== GIVEN TASK A ==
Answer these questions from the text on U.S. sanctions and the dollar, one per line:
(i) What do most unilateral American sanctions rely on to prohibit transactions?
(ii) Which country is exploring issuing an international block-chain currency?
(iii) Which financial chokepoint that enforces dollar-based sanctions does the text name?
== GIVEN TASK B ==
Decide whether each statement agrees with the text on U.S. sanctions and the dollar. Answer yes or no, and quote the words from the text that decide it.
(i) China is described as the world leader in digital transactions.
(ii) International resentment of sanctions has declined as they have proliferated.
(iii) A country practicing lawless unilateralism will find itself in a growing majority.
== GIVEN TASK C ==
Extend the text on U.S. sanctions and the dollar, beginning after its final sentence.

== TEXT SEGMENT ==
========================================

Over time, the United States could be severely damaged by causing others to seek alternatives to the U.S. dollar. The now-crumbling “Pax Americana” made the dollar the most widely accepted international means of exchange. Most unilateral American sanctions at present rely on U.S. sovereignty over the dollar to prohibit transactions with countries the United States wants to pressure. Many such sanctions also punish countries friendly to the United States if they deal with those Washington has targeted.

 

As these sorts of sanctions have proliferated, international resentment of them has grown. China and other countries are exploring the creation of parallel banking systems that are intended to bypass the financial chokepoints that enforce dollar-based sanctions, like the Society for Worldwide Interbank Financial Telecommunications, or SWIFT. China, the world leader in digital transactions, is exploring issuing an international block-chain currency, which would facilitate the digital settlement of international transactions without reference to the dollar. As countries work together to evade U.S. control of their international transactions, the dollar could lose its status as the universal medium of trade settlement. The consequences for the United States would be severe.

 

Faced with a choice between a system that approximates the orderly predictability of WTO–like procedures and one based on the principle that might makes right, it’s a safe bet that most countries will opt for order with due process. This was what made the decades-long Pax Americana a success. It is also why any country practicing lawless unilateralism or bilateralism will find itself in a shrinking minority.

========================================

== GIVEN INFORMATION ==

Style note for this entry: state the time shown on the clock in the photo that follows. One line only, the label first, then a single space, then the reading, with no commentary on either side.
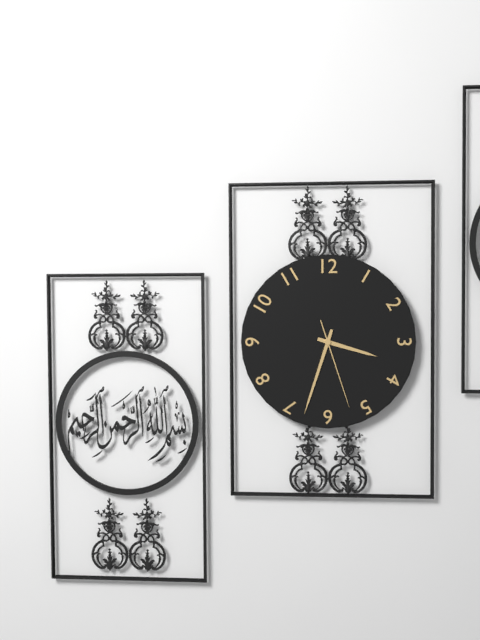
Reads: 3:33:27
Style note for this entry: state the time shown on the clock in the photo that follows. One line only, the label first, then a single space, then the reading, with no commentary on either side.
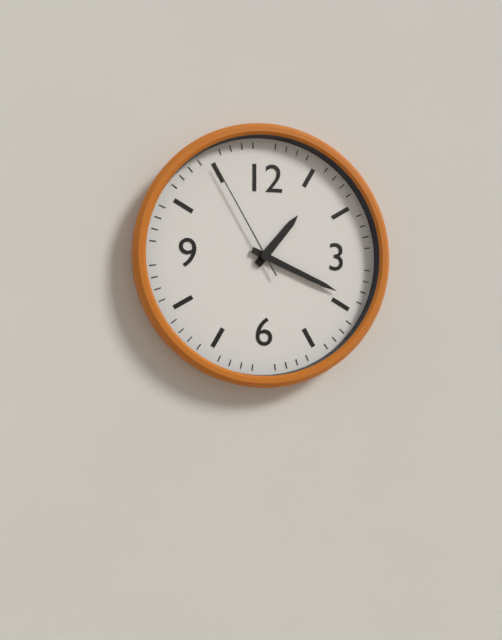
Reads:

========================================

== FINAL RESULT A ==
(i) U.S. sovereignty over the dollar
(ii) China
(iii) The Society for Worldwide Interbank Financial Telecommunications (SWIFT)

== FINAL RESULT B ==
(i) Yes: "China, the world leader in digital transactions"
(ii) No: "As these sorts of sanctions have proliferated, international resentment of them has grown."
(iii) No: "will find itself in a shrinking minority"

== FINAL RESULT C ==
 

In the new era inaugurated by Trump’s trade wars, rising countries with export-based growth strategies will turn less to the American market than to the more open economies of China, the E.U., Japan, and — if they further liberalize their approaches to trade — India and Brazil. Even Canada and Mexico remain committed to liberalizing their terms of trade with countries outside NAFTA or its successor. “America First” looks more and more like “America sidelined” or “America alone.”

 

Consequences for the Technological Ecosystem

 

The supply chains characteristic of post–Cold War globalization were made possible by the worldwide diffusion of technology, much of it originally American. But the United States has begun to treat trade and investment as national security issues rather than as factors in national prosperity and wellbeing. It is subjecting ever more technology and knowhow to export controls. The purpose, as in the Cold War, is to prevent technology from falling into the hands of a military adversary. China has been designated as such.

 

The Soviet Union had an economic ecosystem separate from that of the capitalist world. But China, by contrast, is fully integrated into global capitalism. At present, one-fourth of the world’s scientists, technicians, engineers, and mathematicians are Chinese. Most of them are young and just beginning their careers. Having been a net importer of technology for many years, China is rapidly becoming a formidable technology innovator and exporter.

 

No country wants to forego the benefits it can obtain from association with both the United States and China and the technologies each develops and offers. To pose such a choice is off-putting to the point of futility. Given China’s huge size and the extent of its integration into the global economy, the application of export controls to Chinese industry is widely disruptive. The U.S. case for rejecting Chinese digital technology is that it could facilitate Chinese surveillance abroad and sabotage of those who use it. But few countries are following the United States in banning Chinese technology. Washington’s efforts to subject trade to unilaterally determined national security standards are having the perverse effect of isolating the United States more than China.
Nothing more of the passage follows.